IsoController.GetStats() drops the stub return-Empty and instead reads the live pipeline.GetStats() outside the gate so a slow stats read can't serialize the controller's other operations.
WPF: MainViewModel runs a 1 Hz DispatcherTimer that pulls stats for every participant view-model and pushes them via UpdateStats(). ParticipantViewModel grows three displayable properties — FramesIn, FramesOut, IncomingResolution — bound into the participants DataGrid as a new 'Live' column showing the down/up frame counts and the source resolution underneath the machine name.
Tests: 74/74 unit + 9/9 NDI integration green; the existing round-trip integration test exercises the new wiring at runtime (live receiver/sender refs are set, frames flow, channels close cleanly).
Replaces the Stone theme with Wild Dragon branding (canvas #0A0A0A, accent cyan #97EDF0, secondary #9AE0FD, coral alert #FB819C — sourced from wilddragon.net) and reorganizes MainWindow into a Microsoft Teams-style three-column layout: a 72px left rail (logo + Participants/Settings nav + engine-status indicator), a center content area (header + participants card), and a right settings panel.
Adds InitialsConverter so participant avatars render real initials (Brendon Power -> 'BP', '(Local)' -> 'L') instead of a generic glyph. Drops the obsolete StoneTheme.xaml; the project now ships exactly one theme dictionary.

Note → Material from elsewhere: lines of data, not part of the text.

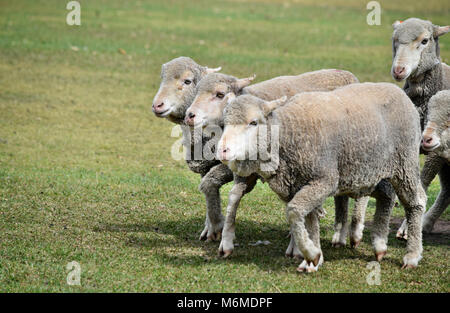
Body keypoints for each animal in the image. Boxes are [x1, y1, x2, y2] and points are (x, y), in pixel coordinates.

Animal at [153, 56, 234, 241]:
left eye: (187, 81)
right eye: (162, 78)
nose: (157, 105)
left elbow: (209, 184)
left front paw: (217, 226)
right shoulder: (206, 166)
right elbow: (208, 191)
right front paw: (209, 229)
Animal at [183, 71, 370, 258]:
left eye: (220, 94)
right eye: (196, 91)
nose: (189, 115)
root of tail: (345, 73)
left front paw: (297, 247)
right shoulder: (247, 173)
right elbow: (232, 197)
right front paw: (223, 237)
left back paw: (354, 232)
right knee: (342, 196)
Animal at [217, 83, 426, 270]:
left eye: (253, 123)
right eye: (224, 124)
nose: (222, 151)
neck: (287, 133)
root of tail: (400, 92)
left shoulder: (324, 180)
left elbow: (294, 212)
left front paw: (311, 254)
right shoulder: (301, 183)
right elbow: (309, 220)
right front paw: (312, 256)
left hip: (405, 163)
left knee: (416, 203)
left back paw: (412, 255)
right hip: (375, 170)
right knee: (387, 196)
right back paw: (380, 245)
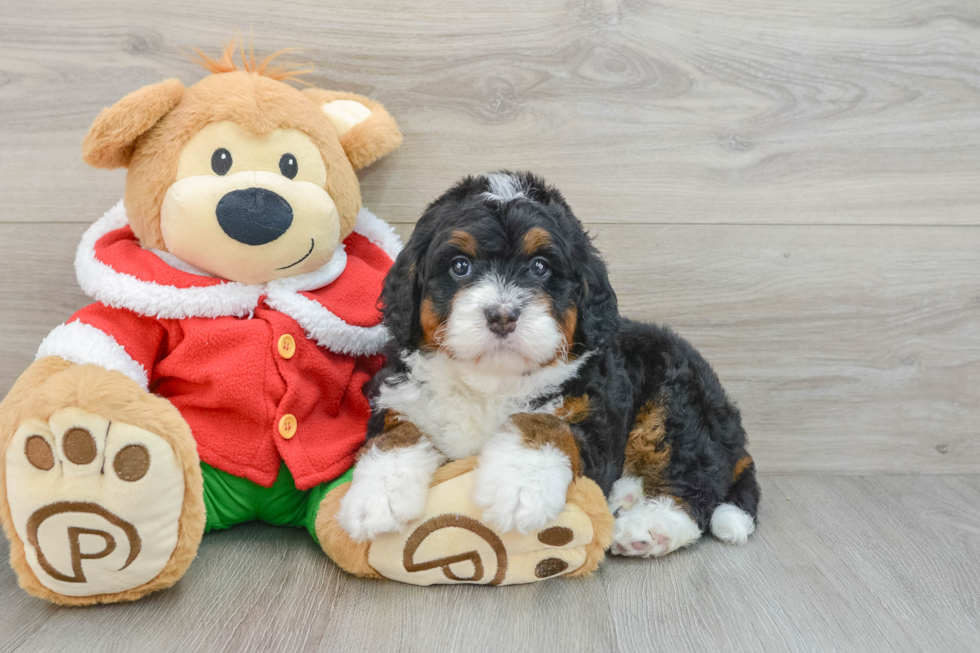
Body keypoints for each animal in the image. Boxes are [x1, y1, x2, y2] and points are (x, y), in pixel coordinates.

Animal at [336, 172, 756, 556]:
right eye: (459, 266)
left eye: (540, 267)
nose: (502, 315)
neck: (490, 382)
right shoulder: (400, 392)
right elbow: (398, 431)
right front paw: (378, 495)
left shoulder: (593, 414)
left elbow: (547, 423)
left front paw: (520, 483)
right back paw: (628, 495)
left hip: (677, 396)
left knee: (695, 480)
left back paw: (650, 527)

Typography: Inter (with Segoe UI Variable Display fallback) for the sans stack, JetBrains Mono (Cascadia Mono fallback) for machine names and timecodes — matching the wilddragon.net site.

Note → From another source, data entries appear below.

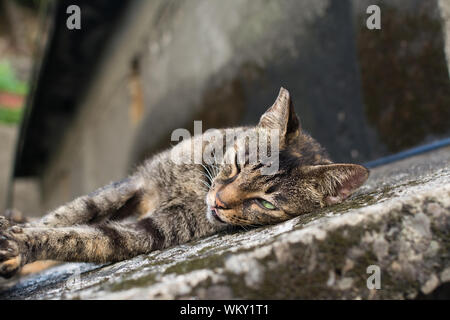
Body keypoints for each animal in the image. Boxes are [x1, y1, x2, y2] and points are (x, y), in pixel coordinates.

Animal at [0, 87, 370, 278]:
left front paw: (20, 246)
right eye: (237, 164)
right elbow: (70, 213)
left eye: (264, 202)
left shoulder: (151, 231)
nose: (218, 201)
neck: (196, 187)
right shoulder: (136, 184)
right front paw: (15, 234)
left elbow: (81, 238)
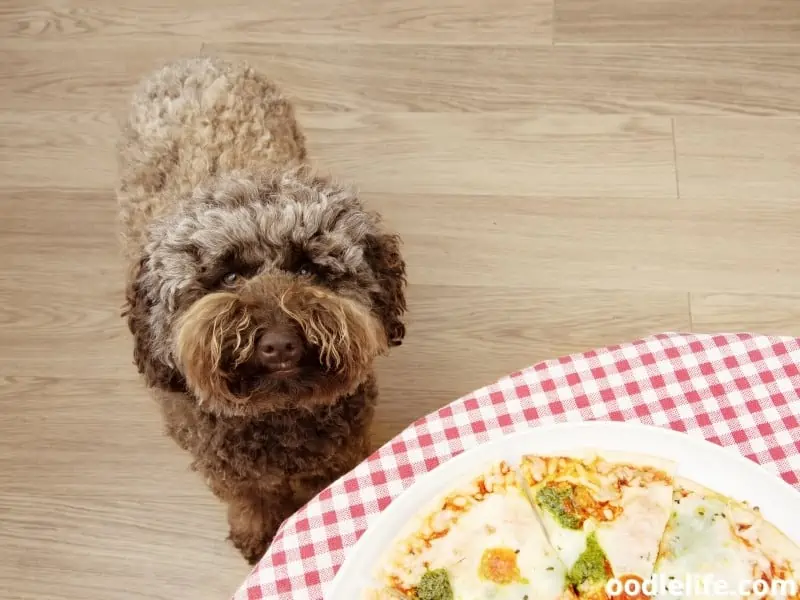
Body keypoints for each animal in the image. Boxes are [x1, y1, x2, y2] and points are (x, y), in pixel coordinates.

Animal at [114, 56, 406, 564]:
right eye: (229, 276)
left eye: (309, 268)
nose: (279, 345)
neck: (278, 416)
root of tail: (196, 60)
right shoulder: (226, 467)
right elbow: (248, 498)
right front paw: (256, 535)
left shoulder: (339, 453)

Verified live against the running Teams meeting: app launches, participant 'Brendon Power' displays with avatar, settings panel surfaces NDI groups + Hide-Local toggle, engine status pill shows green/live.
Adopts the design language from Dammyjay93/interface-design: warm Stone neutrals, accent orange (#EA580C), borders-only depth (no shadows), 8px spacing grid, all-caps section labels, mono typography for machine names and timecodes.
Themes/StoneTheme.xaml is the single source of truth for design tokens (color brushes, typography styles, spacing) plus restyled control templates (Button, TextBox, ComboBox, ComboBoxItem, CheckBox, DataGrid + DataGridColumnHeader / DataGridRow / DataGridCell, ScrollBar). MainWindow consumes the tokens and is laid out with a header (title + status pill), section-headed Settings sidebar (Output Format / NDI Network / Display), card-wrapped participant list, and a mono status footer.
Settings sidebar surfaces the new NDI group configuration (discovery + output) and a Hide-(Local) checkbox. The latter filters the user's own self-preview from the participants list at the MainViewModel layer (HideLocalSelf=true by default) so operators don't accidentally route their own preview as an ISO. Apply Changes round-trips both FrameProcessingSettings and NdiGroupSettings through the controller in one go.
- TeamsISO.App: hand-rolled net8.0-windows WPF csproj since the WPF
template isn't shipped on linux-arm64 .NET SDK; UI is a placeholder
for Phase C.
- TeamsISO.Engine.IntegrationTests: cross-platform xunit project with a
skipped scaffold fact tagged [Trait("requires", "ndi")] for Phase B.
- TeamsISO.Linux.slnf: solution filter for non-Windows CI that excludes
the WPF project (which can only build on Windows).